# Toorox GNOME z live cd nie dziala

## przemso

Witam  :Wink: 

Mam taki problem, że gdy uruchamiam system z live cd, to gdy ładuje się już środowisko graficzne pojawia się "Wystąpił nieoczekiwany problem. Coś poszło nie tak. Nie można przywrocić systemu" Pisze jeszcze żeby się wylogować i spróbować ponownie, ale to nic nie daje  :Sad:  . Po chwili środowisko graficzne się załaduje, ale ten komunikat cały czas jest na topie i nie można go wyłączyć ;/  Menu się wyświetla, aplikacje ale po włączeniu czegoś wszystko londuje za errorem.
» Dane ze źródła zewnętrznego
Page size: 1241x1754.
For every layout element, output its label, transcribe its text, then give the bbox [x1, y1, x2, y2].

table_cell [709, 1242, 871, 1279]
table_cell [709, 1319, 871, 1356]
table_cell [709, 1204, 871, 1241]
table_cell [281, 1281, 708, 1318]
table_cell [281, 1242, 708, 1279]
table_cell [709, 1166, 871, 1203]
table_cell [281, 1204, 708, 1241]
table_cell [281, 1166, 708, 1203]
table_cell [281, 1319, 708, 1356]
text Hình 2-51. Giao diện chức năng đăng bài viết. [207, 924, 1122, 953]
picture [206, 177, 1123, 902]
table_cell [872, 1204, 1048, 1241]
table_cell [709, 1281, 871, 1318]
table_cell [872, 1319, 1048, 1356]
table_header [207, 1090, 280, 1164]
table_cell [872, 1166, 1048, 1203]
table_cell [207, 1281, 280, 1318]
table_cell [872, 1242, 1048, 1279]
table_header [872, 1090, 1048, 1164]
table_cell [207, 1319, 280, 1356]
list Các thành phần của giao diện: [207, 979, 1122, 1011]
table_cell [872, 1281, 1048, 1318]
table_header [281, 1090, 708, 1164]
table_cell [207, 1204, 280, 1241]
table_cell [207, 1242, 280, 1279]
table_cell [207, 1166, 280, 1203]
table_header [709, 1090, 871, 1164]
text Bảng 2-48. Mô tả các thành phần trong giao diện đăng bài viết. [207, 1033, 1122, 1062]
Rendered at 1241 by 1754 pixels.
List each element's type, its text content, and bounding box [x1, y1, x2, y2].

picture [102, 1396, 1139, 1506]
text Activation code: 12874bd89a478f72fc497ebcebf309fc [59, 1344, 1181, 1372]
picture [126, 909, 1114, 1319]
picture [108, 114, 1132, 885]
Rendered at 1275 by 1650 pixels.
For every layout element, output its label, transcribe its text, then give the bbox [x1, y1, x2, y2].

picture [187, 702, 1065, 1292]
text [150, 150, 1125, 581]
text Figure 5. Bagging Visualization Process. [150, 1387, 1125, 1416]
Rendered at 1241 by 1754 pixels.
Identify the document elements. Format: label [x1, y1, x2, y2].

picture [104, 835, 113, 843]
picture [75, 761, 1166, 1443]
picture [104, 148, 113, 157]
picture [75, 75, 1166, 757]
Sprawdzałem na PC i system ładuje się normalnie a na laptopie mi nie działa  :Sad: 

Ktoś wie może jak to naprawić ? Co trzeba zrobić? a i czy jest inna możliwość instalacji tagiego systemu niż z live cd ??

----------

## Oniryczny

a jaki to laptop jakie podzespoły w nim?

ogólnie gentoo najwygodniej zainstalwoać z installcd ale to jest wszystko tekstowe   :Wink: 

----------

## przemso

Laptop slaby, ale Sparky smiga 

Procesor Intel Pentium 1.6GHz

Ram 1G

Grafika Intel 915Gm

bios phoenix

Probowalem Toorox w srodowisku KDE i cd live mi smiga, ale jak zainstaluje wraz z GRUB(w mbr) to przy starcie wyskakuje blad: Nie zanaleziono pliku  /boot/initramfs.img i system sie nie uruchomi ;( 

GRUB wyglada tak: 

default 0

timeout 5

title Toorox

kernel /boot/vmlinuz root=/dev/sda1 vga=791 nomce noapic lang=us

#initrd /boot/initrd.gz

title Windows

root (hd0,0)

chainloader +1

makeactive

boot

jak grub startuje i wcisne 'e' edycja pliku przed uruchomieniem to tam jest linijka initrd /boot/initramfs.img

a jak patrze w menadzer plikow, to wgl nie ma takiego pliku w /boot

mam w katalogu /boot jeszcze jeden katalog /boot ale go nie umiem otworzyc, jest zapentlony

Tak ze obydwa systemy mi nie dzialaja ;( 

KDE blad po zainstalowaniu a GNOME nawet live cd nie odpala ;/

----------